It is kind of amusing that most Ugandans will confess to praying as part of their morning routine, yet you wouldn’t tell when you see them on the road. Sometimes it feels like the devil has taken the wheel. The worst lot are the government drivers whose favourite pastime is running motorists and pedestrians off the road – sirens and guns menacing.
Whenever I’ve had the chance to visit a new city, my go-to icebreaker is to always ask the driver about the traffic situation. Mostly, because I am often looking to contrast with Kampala and see what it is they are doing right and we aren’t. Generally, I would say we are well ahead of Lagos but far behind Kigali.
My uneducated guess is that Kampalans spend an average four hours per day, sitting in traffic. That is about two working days per week! And we are discounting the days when it rains or when the President decides to visit the city. It gets worse!
Kampala is probably one of the few cities where dwellers cannot tell with absolute certainty, how long it takes them to commute from home to work, and back. It can be 15 minutes today and two hours tomorrow. Unless you live in Kololo or have a lead car, nowhere is exempt. To understand how farcical this traffic gridlock is, take places like Ggaba, Bugolobi or Rubaga, for example; on average, it should take commuters about 10 to 15 minutes to reach the central business district. But it takes more than one hour on a good day, or more on others. Who accounts for this time?
What’s worse is that this absurdity, like street preachers who have now erected loud speakers at roundabouts, did not sneak up on us. We saw it coming. I was discussing the demise of Kabalagala [a city suburb] as the hub of Kampala’s night life with my father a few months ago, and explained that the influx of immigrants, thanks to political instability in the region, basically turned Ggaba Road into a thriving piece of the African Union.
New money created an over-inflation of rent prices and made it hard for young people to find homes. The new residents also had no use for local entertainment and set up their own bars and eateries. Now, even the ladies of the night are dwindling.
This, among other reasons, might explain why young people shifted to the east of the city, in the general direction of Ntinda/Nakawa area and greater Wakiso, away from the suburbs of Makindye and Rubaga divisions – where they grew up. The area offered affordable decent housing and land for those who somehow managed to balance the financial equation and raise enough to buy land and build homes.
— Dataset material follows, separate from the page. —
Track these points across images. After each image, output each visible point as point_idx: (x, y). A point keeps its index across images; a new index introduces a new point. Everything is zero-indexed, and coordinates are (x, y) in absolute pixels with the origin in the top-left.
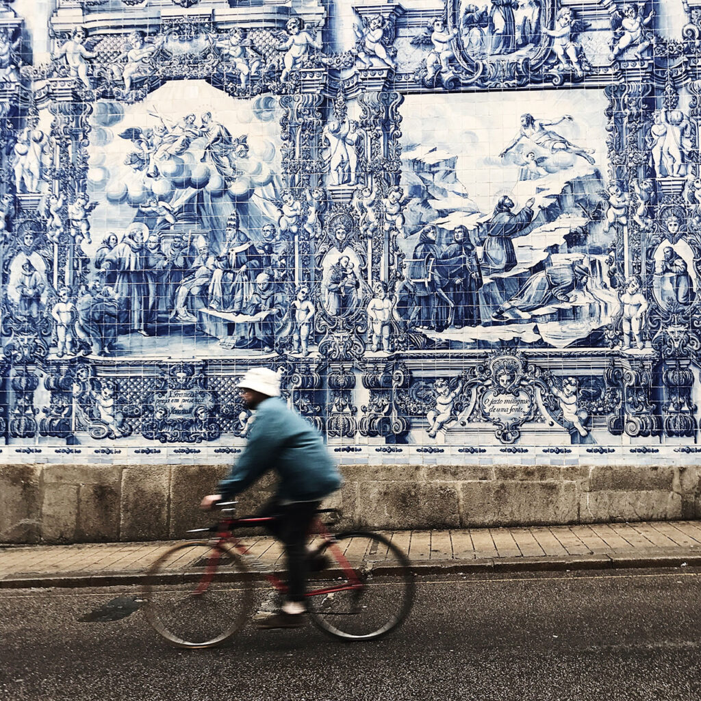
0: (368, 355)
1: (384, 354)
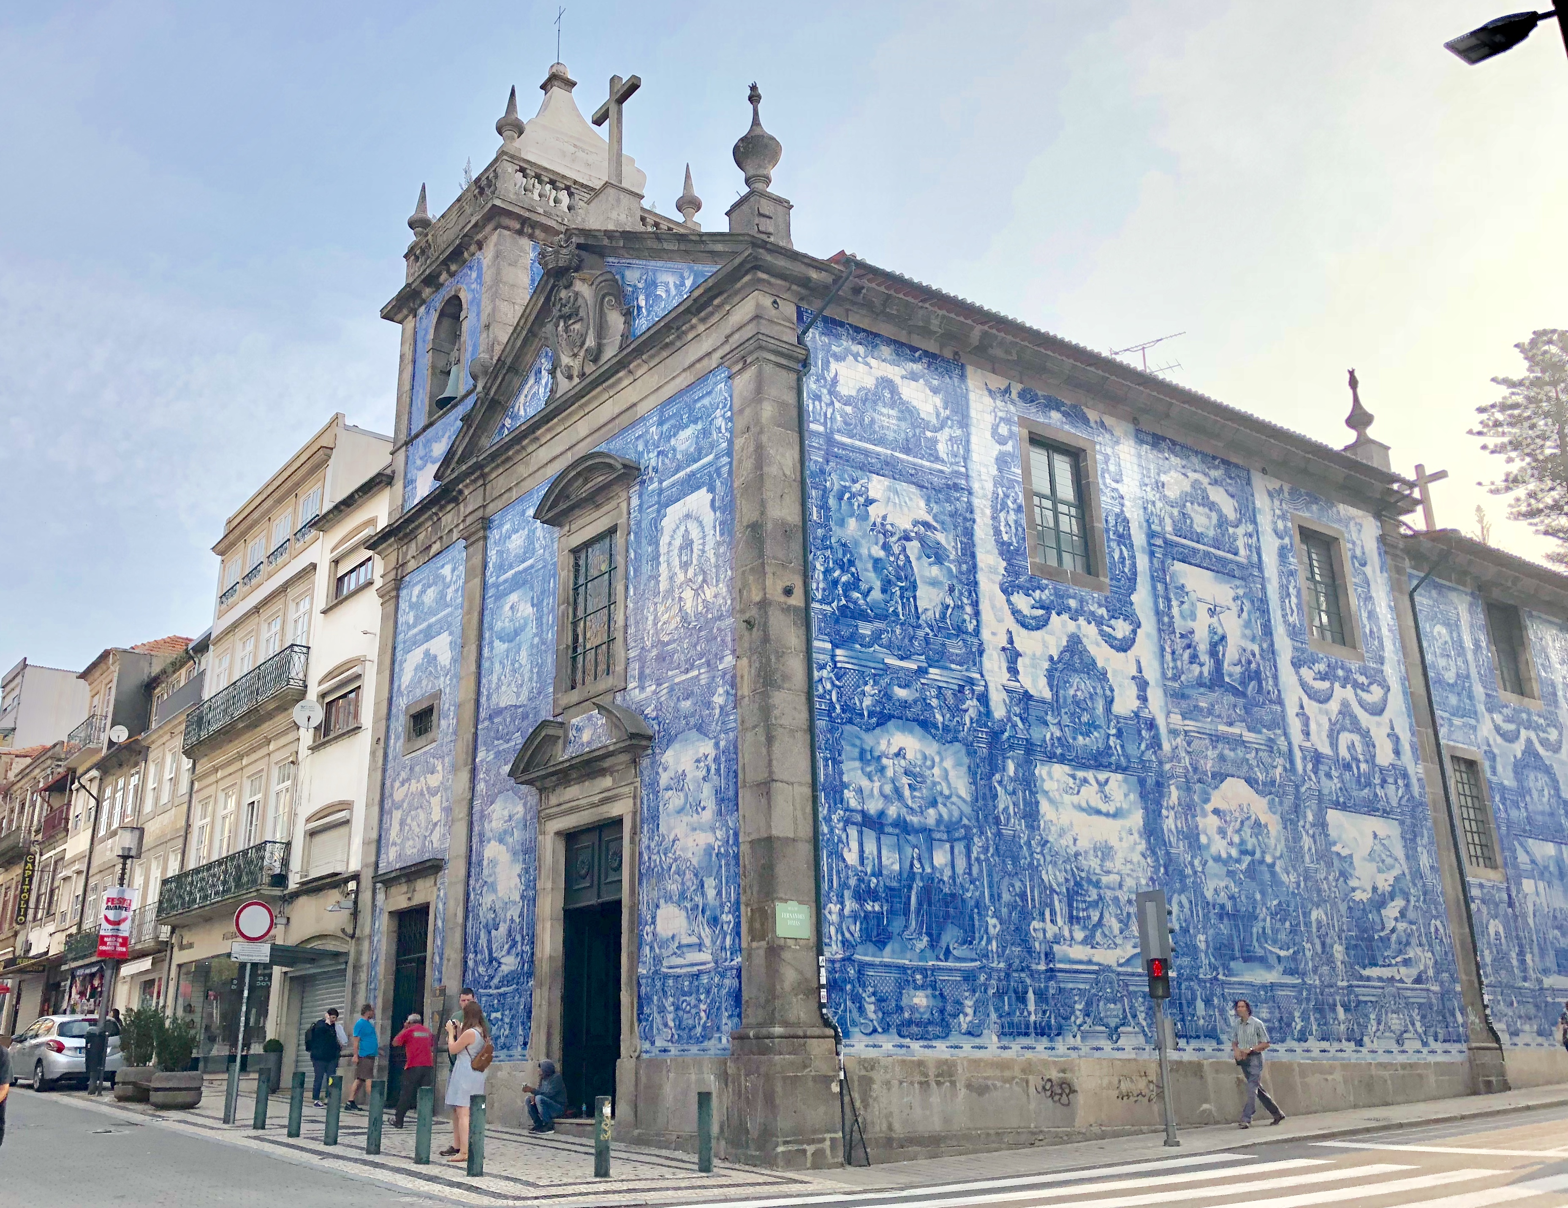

Inevitably, work places are also starting to shift.
You would think that the guys sitting in the city and ministry’s urban planning offices should have seen this trend based on whatever indicators they keep, and known what was to come. I joke. The obvious thing would have been to start working on a city public transport system that enables mass entry and exit, especially for high density residential areas. Instead, they probably just amassed whatever booty they could and bought land to construct homes and rental apartments in the area. And like everybody else needing convenience, acquired whatever fancy or functional aged Japanese metallic tin, to sit in Nalya and Najeera traffic at 11pm.
This government can be accused of many things, but efficiency and planning ahead aren’t one of those. Sometimes it feels like we are trying to build a spaceship when in fact the headache is a 21-kilometer stretch of tarmac called the Northern Bypass, which needs a decade to complete.
Let us assume that between Kampala and Wakiso, you have about five million people. It shouldn’t take a genius to realise that in 10 years, this number will probably double – because opportunity and access to it are only at the centre.
In the past, we have talked about the fallacy of home ownership for young people. But if you squeeze hard enough, you might find land and perhaps even manage to build anywhere as far as Mukono, Buddo, Matugga or Bugema. For your sake, hope your bosses allow you to work from home or get ready to deal with the mental and physical effects of waking up at 3am to sit in traffic for days, when you are 50. Get well soon.